_How to complete this task:_
Translate the following sentence from the DF6002 study objectives into Spanish: "Assess the safety and tolerability of SC DF6002 in combination with intravenous (IV) Nivolumab, and to determine the MTD of DF6002 in combination with Nivolumab in patients with advanced (unresectable, recurrent, or metastatic) solid tumors in selected indications."

_Exercise passage:_
= = = = =

A Phase 1/2, First-In-Human, Multi-Part, Open-Label, Multiple-Ascending Dose Study to Investigate the Safety, Tolerability, Pharmacokinetics, Biological, and Clinical Activity of DF6002 as a Monotherapy and in Combination with Nivolumab in Patients With Locally Advanced or Metastatic Solid Tumors, and Expansion in Selected Indications

Objective:

Primary Objectives:

The primary objective of Phase 1 is to:

• Assess the safety and tolerability of DF6002 as monotherapy, and to determine the maximum tolerated dose (MTD) of Subcutaneous (SC) DF6002 in patients with advanced (unresectable, recurrent, or metastatic) solid tumors in selected indications.

The primary objective of Phase 1b is to:

• Assess the safety and tolerability of SC DF6002 in combination with intravenous (IV) Nivolumab, and to determine the MTD of DF6002 in combination with Nivolumab in patients with advanced (unresectable, recurrent, or metastatic) solid tumors in selected indications.

The primary objective of Phase 2 is:

• To assess the Objective Response Rate (ORR) according to the Response Evaluation Criteria in Solid Tumors version 1.1 (RECIST 1.1) per an Independent Endpoint Review Committee (IERC), for all Efficacy Expansion Cohorts testing the clinical activity of DF6002 as a monotherapy or in combination with nivolumab.

= = = = =

_Material shown:_
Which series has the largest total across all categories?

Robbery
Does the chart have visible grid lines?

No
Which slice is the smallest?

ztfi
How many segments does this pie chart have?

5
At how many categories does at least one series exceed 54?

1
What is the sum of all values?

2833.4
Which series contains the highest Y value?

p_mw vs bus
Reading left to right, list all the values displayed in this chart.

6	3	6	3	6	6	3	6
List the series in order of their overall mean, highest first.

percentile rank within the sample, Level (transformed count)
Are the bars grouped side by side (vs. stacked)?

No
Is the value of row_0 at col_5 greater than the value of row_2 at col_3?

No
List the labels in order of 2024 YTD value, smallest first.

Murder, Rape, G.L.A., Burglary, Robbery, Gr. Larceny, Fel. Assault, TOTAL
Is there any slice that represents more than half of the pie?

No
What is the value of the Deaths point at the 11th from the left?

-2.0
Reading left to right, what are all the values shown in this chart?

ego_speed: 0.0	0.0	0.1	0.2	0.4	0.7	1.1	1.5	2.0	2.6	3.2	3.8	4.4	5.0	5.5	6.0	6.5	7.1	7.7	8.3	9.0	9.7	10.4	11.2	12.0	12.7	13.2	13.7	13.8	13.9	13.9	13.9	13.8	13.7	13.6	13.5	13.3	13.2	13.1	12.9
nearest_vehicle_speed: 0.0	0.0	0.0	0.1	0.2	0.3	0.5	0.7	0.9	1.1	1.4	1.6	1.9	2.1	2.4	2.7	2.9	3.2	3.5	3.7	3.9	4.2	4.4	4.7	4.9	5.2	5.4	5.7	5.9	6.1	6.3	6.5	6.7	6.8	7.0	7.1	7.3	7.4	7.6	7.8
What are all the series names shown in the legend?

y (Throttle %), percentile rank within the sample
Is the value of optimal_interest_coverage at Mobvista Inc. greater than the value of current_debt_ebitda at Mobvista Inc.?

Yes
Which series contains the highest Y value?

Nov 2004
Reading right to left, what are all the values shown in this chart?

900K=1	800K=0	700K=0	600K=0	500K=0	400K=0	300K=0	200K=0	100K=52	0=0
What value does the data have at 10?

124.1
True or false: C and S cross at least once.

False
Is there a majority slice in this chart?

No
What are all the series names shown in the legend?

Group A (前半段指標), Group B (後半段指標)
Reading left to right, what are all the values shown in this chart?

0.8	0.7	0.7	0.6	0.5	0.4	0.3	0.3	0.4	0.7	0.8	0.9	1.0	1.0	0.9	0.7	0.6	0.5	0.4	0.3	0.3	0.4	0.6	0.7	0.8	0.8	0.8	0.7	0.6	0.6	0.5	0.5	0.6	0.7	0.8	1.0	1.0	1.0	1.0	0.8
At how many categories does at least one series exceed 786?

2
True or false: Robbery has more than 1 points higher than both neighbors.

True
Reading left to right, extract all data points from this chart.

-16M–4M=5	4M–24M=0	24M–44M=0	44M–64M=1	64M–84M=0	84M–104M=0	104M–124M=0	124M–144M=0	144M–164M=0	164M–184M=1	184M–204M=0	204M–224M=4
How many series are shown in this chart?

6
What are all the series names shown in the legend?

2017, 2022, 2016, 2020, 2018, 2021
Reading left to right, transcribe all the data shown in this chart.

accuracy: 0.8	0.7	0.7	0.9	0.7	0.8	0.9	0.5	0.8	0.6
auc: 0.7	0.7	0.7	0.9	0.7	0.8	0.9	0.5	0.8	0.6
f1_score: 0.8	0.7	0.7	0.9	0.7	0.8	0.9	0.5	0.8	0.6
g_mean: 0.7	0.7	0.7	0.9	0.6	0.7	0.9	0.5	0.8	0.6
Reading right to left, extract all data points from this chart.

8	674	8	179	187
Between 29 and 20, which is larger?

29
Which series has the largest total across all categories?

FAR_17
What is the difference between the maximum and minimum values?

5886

= = = = =

_Result for this task:_
Evaluar la seguridad y la tolerabilidad de DF6002 SC en combinación con nivolumab intravenoso (IV), y determinar la MTD de DF6002 en combinación con nivolumab en pacientes con tumores sólidos avanzados (irresecables, recurrentes o metastásicos) en indicaciones seleccionadas.